GPOs control buying for up to $300 billion annually in
drugs, devices and supplies for some 5,000 acute care hospitals. Under
their “pay-to-play” scheme, these cartels award suppliers exclusive
contracts in return for outrageous fees, thereby reducing the number of
manufacturers to one or two for many drugs and crippling the ability of
others to maintain quality. The result: shuttered plants and
skyrocketing prices. A Feb. 10 report by the Government Accountability
Office, the investigative arm of Congress, cited GPOs as a “potential
underlying cause.” No lawmaker has defended this perverse system more
vehemently than Schumer.
How could this happen? In 1987, Congress
enacted the misguided Medicare anti-kickback “safe harbor” statute,
which exempted buying groups from criminal penalties for taking vendor
kickbacks. In 2005, former Sens.
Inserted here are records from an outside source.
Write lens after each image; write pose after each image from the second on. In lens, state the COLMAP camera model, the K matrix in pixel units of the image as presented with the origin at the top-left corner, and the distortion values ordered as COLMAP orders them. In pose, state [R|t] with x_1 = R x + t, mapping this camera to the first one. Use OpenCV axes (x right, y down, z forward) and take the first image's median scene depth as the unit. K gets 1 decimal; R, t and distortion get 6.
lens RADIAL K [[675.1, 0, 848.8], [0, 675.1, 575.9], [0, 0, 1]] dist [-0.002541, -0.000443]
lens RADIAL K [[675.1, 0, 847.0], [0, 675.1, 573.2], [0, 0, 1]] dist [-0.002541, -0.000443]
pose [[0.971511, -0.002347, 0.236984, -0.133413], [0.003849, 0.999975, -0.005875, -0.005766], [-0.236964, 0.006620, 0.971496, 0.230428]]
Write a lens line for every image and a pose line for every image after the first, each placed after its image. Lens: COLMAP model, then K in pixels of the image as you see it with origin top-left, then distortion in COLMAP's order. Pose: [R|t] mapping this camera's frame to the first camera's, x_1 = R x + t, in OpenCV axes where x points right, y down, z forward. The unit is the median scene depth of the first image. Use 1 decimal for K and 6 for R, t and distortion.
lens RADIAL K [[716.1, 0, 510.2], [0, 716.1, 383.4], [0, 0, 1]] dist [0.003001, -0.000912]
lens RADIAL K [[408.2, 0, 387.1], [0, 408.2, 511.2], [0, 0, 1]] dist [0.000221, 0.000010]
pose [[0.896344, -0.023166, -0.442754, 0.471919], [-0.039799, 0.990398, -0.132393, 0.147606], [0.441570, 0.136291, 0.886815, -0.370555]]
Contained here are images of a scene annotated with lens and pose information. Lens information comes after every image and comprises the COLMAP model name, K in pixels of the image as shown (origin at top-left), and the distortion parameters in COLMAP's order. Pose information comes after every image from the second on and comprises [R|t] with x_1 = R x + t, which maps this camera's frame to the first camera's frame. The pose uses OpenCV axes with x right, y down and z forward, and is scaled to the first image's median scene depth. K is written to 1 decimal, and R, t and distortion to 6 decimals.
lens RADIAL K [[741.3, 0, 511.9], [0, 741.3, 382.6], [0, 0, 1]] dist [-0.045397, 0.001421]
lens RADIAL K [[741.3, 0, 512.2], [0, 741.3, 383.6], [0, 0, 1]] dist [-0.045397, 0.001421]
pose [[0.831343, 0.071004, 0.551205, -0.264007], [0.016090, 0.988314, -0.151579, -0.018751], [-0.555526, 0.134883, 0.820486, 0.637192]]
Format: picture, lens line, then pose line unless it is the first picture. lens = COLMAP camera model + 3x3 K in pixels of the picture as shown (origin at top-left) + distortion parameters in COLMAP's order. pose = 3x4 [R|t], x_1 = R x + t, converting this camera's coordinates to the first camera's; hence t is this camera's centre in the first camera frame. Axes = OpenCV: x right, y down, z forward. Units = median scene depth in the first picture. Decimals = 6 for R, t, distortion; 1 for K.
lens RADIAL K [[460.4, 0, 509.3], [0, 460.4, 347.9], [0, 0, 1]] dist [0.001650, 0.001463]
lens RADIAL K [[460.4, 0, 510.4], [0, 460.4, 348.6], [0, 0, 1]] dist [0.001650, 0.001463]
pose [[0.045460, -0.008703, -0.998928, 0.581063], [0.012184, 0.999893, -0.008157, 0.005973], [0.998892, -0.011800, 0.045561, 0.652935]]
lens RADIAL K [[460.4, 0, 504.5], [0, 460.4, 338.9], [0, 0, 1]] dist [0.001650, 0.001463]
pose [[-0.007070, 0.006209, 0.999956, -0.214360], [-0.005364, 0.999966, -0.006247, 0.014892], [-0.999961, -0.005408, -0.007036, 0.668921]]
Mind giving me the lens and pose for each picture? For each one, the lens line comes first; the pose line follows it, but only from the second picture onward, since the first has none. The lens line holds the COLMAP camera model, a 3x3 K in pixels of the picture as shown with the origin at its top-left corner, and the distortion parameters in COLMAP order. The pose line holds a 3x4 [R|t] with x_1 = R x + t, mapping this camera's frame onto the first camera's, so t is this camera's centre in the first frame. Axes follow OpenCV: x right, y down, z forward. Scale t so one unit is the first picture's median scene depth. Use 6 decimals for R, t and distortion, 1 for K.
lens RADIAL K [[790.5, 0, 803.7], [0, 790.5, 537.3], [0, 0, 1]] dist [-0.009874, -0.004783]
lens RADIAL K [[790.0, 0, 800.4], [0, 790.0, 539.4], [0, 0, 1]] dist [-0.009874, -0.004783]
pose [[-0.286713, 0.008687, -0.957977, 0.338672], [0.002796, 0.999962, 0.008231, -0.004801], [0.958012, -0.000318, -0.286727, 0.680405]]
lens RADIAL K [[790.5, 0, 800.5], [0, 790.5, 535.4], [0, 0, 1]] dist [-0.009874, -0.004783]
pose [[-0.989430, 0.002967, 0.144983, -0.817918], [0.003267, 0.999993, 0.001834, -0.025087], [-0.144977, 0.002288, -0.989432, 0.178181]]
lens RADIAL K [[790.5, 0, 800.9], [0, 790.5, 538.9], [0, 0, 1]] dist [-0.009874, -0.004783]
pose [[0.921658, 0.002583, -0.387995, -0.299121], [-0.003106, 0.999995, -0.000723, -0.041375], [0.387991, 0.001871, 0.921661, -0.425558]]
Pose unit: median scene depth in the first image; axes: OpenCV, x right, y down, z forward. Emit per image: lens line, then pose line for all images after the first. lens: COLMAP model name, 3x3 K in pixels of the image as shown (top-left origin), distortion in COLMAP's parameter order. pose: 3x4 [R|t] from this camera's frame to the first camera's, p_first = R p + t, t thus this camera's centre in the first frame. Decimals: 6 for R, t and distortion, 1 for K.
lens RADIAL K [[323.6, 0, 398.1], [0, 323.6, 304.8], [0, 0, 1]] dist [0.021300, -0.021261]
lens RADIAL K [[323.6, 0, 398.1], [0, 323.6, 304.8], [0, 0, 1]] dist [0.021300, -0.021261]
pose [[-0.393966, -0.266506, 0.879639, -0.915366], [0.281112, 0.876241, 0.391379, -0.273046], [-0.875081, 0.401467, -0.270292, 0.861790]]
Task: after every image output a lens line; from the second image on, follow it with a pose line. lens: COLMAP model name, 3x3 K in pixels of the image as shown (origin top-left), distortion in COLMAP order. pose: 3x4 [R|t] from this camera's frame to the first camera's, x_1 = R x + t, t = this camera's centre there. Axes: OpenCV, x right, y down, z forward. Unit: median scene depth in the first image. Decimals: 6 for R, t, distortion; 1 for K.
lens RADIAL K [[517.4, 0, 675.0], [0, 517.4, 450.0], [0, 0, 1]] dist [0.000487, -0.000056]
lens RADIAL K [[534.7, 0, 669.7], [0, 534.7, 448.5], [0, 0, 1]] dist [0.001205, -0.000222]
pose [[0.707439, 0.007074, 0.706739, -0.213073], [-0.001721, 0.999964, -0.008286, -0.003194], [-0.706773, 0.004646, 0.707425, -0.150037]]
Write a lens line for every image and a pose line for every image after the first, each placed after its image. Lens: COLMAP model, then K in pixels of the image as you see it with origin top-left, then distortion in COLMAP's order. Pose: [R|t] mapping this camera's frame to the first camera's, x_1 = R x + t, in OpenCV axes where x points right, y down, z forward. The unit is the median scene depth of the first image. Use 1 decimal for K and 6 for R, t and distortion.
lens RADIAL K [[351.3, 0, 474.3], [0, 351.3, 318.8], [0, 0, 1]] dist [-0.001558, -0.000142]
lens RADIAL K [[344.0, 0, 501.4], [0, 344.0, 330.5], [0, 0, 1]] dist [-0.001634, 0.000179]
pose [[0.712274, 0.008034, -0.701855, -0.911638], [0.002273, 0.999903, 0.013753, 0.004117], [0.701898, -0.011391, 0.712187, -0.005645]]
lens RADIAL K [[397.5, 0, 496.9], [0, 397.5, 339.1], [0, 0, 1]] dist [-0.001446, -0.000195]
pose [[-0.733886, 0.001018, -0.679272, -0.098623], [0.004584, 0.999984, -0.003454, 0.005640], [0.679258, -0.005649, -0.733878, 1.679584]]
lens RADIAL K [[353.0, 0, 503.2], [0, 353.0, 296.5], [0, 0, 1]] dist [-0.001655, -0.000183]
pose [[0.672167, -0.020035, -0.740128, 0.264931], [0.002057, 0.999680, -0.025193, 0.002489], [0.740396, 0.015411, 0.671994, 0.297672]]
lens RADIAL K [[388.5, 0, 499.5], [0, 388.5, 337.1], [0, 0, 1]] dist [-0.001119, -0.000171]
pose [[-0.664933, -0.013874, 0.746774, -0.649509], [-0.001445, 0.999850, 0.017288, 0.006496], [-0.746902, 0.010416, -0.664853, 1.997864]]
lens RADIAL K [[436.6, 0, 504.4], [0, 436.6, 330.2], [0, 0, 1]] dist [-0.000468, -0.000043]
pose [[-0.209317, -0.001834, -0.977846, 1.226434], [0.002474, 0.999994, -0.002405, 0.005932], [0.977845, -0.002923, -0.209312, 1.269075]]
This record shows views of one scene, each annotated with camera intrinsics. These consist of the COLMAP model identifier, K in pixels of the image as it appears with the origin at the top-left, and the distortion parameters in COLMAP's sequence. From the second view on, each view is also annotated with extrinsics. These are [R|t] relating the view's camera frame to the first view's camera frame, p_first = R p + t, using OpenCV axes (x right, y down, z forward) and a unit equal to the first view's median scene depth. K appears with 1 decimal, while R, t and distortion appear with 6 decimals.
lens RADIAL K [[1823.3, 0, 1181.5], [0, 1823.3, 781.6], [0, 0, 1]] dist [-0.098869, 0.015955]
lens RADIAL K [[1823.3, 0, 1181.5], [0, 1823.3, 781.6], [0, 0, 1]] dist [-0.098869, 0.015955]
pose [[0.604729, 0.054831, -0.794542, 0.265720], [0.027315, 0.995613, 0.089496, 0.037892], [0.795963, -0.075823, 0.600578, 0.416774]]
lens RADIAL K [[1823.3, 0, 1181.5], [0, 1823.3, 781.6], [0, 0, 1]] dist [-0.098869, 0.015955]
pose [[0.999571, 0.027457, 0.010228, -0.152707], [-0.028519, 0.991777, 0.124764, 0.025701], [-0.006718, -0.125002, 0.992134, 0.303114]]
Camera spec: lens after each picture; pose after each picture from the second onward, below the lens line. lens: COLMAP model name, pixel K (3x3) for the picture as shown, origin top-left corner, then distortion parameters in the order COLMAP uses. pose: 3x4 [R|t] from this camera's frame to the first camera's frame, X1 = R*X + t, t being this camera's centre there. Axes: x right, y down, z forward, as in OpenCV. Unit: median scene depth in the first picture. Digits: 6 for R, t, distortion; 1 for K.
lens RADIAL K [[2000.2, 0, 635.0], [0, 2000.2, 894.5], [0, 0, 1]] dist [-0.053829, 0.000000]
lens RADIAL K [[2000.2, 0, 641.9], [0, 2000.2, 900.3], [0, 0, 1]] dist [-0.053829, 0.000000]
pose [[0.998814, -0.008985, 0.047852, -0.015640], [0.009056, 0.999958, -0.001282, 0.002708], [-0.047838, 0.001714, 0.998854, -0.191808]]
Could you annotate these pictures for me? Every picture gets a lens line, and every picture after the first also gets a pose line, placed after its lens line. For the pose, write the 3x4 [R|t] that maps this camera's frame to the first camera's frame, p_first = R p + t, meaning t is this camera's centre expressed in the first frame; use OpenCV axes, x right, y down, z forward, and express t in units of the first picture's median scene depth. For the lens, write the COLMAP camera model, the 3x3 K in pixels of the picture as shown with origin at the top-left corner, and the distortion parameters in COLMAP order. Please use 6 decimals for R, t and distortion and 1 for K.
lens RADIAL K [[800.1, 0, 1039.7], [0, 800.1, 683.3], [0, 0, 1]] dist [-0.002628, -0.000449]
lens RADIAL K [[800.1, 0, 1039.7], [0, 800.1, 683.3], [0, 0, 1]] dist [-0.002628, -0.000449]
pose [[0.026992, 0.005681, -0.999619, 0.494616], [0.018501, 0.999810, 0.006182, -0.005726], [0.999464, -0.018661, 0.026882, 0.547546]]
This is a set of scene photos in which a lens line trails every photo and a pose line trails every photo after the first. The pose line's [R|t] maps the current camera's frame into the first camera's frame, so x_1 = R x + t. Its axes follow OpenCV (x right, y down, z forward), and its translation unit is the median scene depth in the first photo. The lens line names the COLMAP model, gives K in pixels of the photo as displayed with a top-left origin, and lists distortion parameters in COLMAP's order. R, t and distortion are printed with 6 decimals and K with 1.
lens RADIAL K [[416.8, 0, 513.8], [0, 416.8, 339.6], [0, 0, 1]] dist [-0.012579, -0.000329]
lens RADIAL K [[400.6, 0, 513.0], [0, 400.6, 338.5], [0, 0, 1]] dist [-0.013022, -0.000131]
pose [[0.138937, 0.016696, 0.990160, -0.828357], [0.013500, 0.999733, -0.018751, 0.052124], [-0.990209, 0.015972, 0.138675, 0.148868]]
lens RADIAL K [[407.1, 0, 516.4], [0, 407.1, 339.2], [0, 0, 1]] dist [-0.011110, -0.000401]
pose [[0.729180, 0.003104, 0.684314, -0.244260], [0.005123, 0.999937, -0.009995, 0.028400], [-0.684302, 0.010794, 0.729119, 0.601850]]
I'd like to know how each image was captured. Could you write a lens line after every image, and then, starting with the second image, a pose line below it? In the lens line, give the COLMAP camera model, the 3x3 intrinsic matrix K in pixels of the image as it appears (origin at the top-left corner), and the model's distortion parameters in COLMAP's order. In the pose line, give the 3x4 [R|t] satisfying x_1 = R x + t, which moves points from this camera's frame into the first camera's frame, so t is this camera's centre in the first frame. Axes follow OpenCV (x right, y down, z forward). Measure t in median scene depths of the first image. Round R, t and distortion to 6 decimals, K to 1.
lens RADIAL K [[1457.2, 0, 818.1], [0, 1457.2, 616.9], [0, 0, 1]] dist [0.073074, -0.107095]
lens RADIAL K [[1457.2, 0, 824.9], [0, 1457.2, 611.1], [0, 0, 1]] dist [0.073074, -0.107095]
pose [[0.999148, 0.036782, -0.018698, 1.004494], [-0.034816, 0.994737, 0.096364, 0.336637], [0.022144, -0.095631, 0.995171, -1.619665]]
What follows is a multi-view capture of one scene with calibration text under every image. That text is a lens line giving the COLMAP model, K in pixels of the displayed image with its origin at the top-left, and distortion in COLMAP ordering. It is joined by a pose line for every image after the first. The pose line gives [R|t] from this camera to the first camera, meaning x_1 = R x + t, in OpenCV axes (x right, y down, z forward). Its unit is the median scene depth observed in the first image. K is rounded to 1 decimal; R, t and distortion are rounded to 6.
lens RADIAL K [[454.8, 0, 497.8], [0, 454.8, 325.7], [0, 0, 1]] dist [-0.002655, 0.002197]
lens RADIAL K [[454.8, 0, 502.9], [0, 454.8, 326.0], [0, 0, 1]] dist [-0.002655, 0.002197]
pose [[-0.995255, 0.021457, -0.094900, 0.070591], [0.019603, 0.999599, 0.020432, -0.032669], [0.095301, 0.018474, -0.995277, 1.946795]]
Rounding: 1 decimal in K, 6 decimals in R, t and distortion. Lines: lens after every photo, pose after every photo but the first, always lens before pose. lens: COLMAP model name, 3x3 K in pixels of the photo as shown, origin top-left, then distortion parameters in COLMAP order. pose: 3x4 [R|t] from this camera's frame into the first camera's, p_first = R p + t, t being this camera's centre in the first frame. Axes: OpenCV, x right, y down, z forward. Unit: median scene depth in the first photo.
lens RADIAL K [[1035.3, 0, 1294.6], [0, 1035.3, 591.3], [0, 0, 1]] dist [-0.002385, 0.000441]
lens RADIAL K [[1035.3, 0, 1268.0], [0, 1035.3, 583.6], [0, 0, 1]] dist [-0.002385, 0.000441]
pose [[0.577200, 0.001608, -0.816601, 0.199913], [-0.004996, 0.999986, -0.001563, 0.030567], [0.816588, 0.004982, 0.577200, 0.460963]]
Mike DeWine, R-Ohio, and Herb Kohl,
D-Wis., then chairman and ranking member, respectively, of the antitrust
panel, circulated a draft bill that would have repealed the safe harbor
and restored market competition to hospital purchasing. That arguably
would have prevented the shortages altogether. But Schumer, acting on
behalf of his campaign contributors at the Greater New York Hospital
Association, itself a GPO, ran interference. At a 2006 hearing, he
lambasted his colleagues for even holding the hearing, declaring, “This
is getting to the point of absurdity here …!”
The real absurdity
is that American drug makers can no longer provide reliable supplies of
inexpensive, lifesaving medications to millions of patients.